Diese Folklore des Gedenkens wird im Jahr 2005 dadurch befördert, dass der Fokus des Gedenkens auf die ersten vier Monate des Jahres 1945 gerichtet wird, wie beispielsweise in der mehrteiligen Dokumentationen Sterben an der Ostfront oder 1945 - Schlachtfeld Deutschland, also auf jene Phase, in der die Deutschen massenhaft zu Opfern der Kriegsführung wurden. Eine Ausnahme im Fernseh-Gedenken stellt hier der Dreiteiler zur Geschichte der Gestapo dar. Er zeigt, wie Deutsche schon seit 1933 starben, weil die denunzierende Volksgemeinschaft und die Beamten so pflichtbewusst waren. Die hier benannten politisch und kulturell devianten Opfer eignen sich nicht zur Identifikation. Und über ihre Verhaftung und ihr einsames und qualvolles Sterben gibt es auch keine spektakulären Filmaufnahmen.


In den populären Darstellungen zum Gedenken an den 60. Jahrestag des Kriegsendes wird die Schlacht mit den Russen wieder neu geschlagen. Die Fernseh-Dokumentation Sterben an der Ostfront erklärt, warum die Russen - "nach all den Erfolgen in den frühen Jahren", wie sich ein ehemaliger deutscher Soldat an die Feldzüge der Wehrmacht erinnert, - doch noch siegten. Die Propaganda, so der Kommentar des Autors, hat den Hass auf alles Deutsche geschürt und die Kommissare haben die Soldaten "aufgeputscht". Zudem trieb sie noch die Angst vor der Geheimorganisation SMERSCH zum Kämpfen. Das "Sterben an der Ostfront" ist vor allem ein Sterben durch das Sowjetsystem und seine verrohten Geschöpfe: Deutsche Gefangene, sowjetische Selbstverstümmler, "Feiglinge" oder Stalin-Gegner, alle müssen sterben. Ein ehemaliger Hauptfeldwebel erklärt, "warum die deutschen Soldaten durchgehalten und sich immer wieder zum Kampf gestellt hatten: Es mussten Zivilisten zurückgebracht werden, dass die möglichst weit zurückkamen und nicht dem Russen in die Hände fallen". Dann spricht der Kommentator von der "größten Massenflucht der Geschichte".
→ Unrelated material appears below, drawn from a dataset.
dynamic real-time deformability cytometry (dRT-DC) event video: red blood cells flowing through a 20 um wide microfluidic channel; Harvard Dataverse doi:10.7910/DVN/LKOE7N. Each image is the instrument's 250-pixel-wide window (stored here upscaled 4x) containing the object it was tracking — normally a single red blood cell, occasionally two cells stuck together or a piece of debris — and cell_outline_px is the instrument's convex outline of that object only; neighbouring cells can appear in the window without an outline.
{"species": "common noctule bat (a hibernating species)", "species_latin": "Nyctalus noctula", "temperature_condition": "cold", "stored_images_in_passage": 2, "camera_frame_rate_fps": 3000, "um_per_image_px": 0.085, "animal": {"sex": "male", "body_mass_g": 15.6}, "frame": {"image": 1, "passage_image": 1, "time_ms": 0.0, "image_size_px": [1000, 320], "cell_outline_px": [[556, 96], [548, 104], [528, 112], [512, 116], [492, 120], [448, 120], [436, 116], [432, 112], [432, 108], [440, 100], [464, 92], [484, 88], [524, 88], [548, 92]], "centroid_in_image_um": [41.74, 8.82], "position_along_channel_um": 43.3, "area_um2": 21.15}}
Auch der Text-Bildband Die letzten 100 Tage des Zweiten Weltkrieges wendet sich an ein breiteres Publikum. Den Tagen vom 1. Februar bis 9. Mai 1945 widmet er jeweils eine gut illustrierte Doppelseite mit einfach zu lesenden Texten, die ausgewählte Problemfelder bis in die dreißiger Jahre hinein beleuchten. Wiederkehrend zitiert man Tagebücher: Neben dem eines KZ-Häftlings werden vor allem die Gedanken von deutschen Soldaten, Hausfrauen, einer Gefangenen und eines Flakhelfers ausgebreitet. Das Buch zeigt das Panorama des Kämpfens und Sterbens, der Verwundungen und Vergewaltigungen, der chaotischen Hinrichtungen und der systematischen Metzeleien unter den Häftlingen, eine wahre Apokalypse - nicht weniger, aber auch nicht mehr. So, als könnten allein das Zeigen der blutenden Wunden und die Schreie der gequälten Seelen den Zugang zu tieferer historischer Einsicht gewähren. Wie die Nazi-Diktatur etabliert wurde, welche Rolle dabei die politischen und wirtschaftlichen Eliten spielten, oder die Bevölkerung - die nun als Tagebuchschreiber die letzten Tage kommentiert - kommt nicht einmal zur Andeutung. Die Deutschen des Jahres 1945 erscheinen als von einer fremden und überreagierenden Diktatur und von den Eroberern gepeinigt. In beiden populären Darstellungen wird Geschichte durch erschütternde Geschichten ersetzt.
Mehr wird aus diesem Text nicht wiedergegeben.